Putsi is #38 on the community leaderboard, with a 97.14% acceptance rate and an average bug priority of 3. Putsi just recently entered the top 40 on Bugcrowd and has had success with many private and public bounty programs on the platform.
Read below for our interview with Putsi and make sure to follow @Putsi on Twitter.
Take us back to your early days, what got you started with technology?
My parents bought me my first computer when I was four years old and I was addicted immediately. Couple years later I was building, breaking and modding computers all the time and decided that I’m going to be a professional video game programmer when I grow up. After I turned 15, I started helping various local companies on IT-problems so that I could get some pocket money.
How did you get started in security research?
Accidentally, actually. In 2013 I was looking for a place where I could do my software engineering internship and randomly ended up in information security R&D internship position. After that I worked for a year as a software engineer but felt that I was more excited during the information security internship. I then started looking for an infosec job and eventually got hired by Insta DefSec to work as an information security specialist.
How long have you been doing bug bounty work?
I joined Bugcrowd on January 2015 but I think that I submitted just one or two bugs during the following months. When I got the infosec job in November 2015 I started doing bug bounties again in my spare time and since then I have submitted about one hundred bugs to Bugcrowd and various independent bounties.
Why do you hack on bug bounties?
I would do more CTFs and other types of infosec stuff but the $$$, kudos and swag keep dragging me back to bug bounties. It’s also nice when a bug that you reported gets fixed and you’ve made the internet a little bit of a safer place.
Do you have a specific security focus or specialty that you tend to spend your time on?

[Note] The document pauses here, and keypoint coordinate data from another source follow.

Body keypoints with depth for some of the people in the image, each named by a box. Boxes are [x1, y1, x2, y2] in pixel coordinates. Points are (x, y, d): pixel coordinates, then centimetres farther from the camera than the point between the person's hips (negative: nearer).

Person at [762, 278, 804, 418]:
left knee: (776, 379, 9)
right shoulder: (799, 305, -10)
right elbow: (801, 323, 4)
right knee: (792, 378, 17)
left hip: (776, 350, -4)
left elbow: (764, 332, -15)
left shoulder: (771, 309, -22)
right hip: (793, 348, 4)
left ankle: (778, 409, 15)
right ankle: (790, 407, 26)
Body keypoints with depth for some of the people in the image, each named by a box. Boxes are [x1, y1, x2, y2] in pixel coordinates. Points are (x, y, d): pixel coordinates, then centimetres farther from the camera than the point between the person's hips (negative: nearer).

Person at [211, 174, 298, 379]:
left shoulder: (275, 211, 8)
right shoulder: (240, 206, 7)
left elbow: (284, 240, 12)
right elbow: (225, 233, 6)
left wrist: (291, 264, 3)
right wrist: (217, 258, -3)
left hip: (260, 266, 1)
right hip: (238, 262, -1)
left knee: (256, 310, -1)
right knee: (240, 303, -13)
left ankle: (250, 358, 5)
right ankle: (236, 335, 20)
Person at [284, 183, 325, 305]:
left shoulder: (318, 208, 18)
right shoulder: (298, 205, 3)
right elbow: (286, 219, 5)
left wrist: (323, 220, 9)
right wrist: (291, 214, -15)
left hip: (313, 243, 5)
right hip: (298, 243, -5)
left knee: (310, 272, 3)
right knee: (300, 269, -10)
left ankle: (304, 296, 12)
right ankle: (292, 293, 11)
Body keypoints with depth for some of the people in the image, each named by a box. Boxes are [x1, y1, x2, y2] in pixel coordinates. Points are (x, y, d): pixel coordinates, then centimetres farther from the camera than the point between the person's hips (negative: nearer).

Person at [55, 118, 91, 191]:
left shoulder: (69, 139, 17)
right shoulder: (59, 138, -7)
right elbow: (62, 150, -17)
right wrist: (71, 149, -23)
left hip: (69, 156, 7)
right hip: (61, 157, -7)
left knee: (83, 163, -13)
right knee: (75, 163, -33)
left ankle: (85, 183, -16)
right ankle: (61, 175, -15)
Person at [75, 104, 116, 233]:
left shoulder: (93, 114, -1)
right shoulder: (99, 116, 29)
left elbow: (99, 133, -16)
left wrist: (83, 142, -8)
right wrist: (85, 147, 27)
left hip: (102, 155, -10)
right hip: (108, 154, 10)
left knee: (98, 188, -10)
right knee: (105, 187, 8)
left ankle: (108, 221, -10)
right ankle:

As many others have done, I also started by focusing on the low hanging fruit in web app bounty programs. Lately I have been trying to challenge myself more and have been searching for more critical vulnerabilities. Currently I spend most of my time on RCE, vertical & horizontal privilege escalation, authentication bypass, CSRF, IDOR, SQLi and business logic related bugs. In the future I’ll try to spend more time on bounties that have “binary-application” targets.
Outside of bug bounties, I’m currently spending my time on trying to learn some reverse engineering, malware analyzing and fuzzing skills
What motivates you to do what you do? What keeps you going?
I get motivated by the intense challenge and unpredictability that hacking provides. It’s very rewarding when you have been trying for hours to exploit something and have nearly given up and finally succeed by using some very bizarre gimmick in middle of the night.
I also like to learn new stuff and the field of infosec contains literally infinite amount of stuff to learn and there is never a bug bounty session that doesn’t teach something new.
Any tips or suggestions that you would give to other bounty hunters?
- Keep on learning. Learn from vulnerability disclosures and bug bounty reports. Learn from CTF write-ups. Learn how to use testing tools more efficiently. Learn how to configure and use the applications, frameworks and plugins that you encounter in bounties. Learn to code!
- When doing bounties, #tryharder, #tryharder and #tryharder. It feels awful when you have been looking for hours or days and are sure that there is nothing to be found but there is always something and the persistence usually leads to great discoveries.
- Follow the scene. My primary daily infosec source is Twitter as there are loads of infosec gurus tweeting about news, disclosures, gossip etc. My secondary daily source is Reddit as it has some great infosec subreddits (e.g. /r/netsec, /r/netsecstudents and /r/asknetsec) and loads of sysadmin and programming related subreddits.
Where do you think bug bounties are going in the future?
I think that bug bounties will get more and more popular and will take some resources away from traditional penetration testing as the crowd can do some things a lot more efficiently and a lot more cheaply than a traditional penetration test. I also think that bugs are going to get a lot harder to find as companies are starting to take security more seriously.
Where do you hope to be two years from now?
That’s a difficult question. I hope that I am still doing information security related things as a hobby and at work. I also hope that I’ll get a chance to visit DEFCON and Black Hat USA.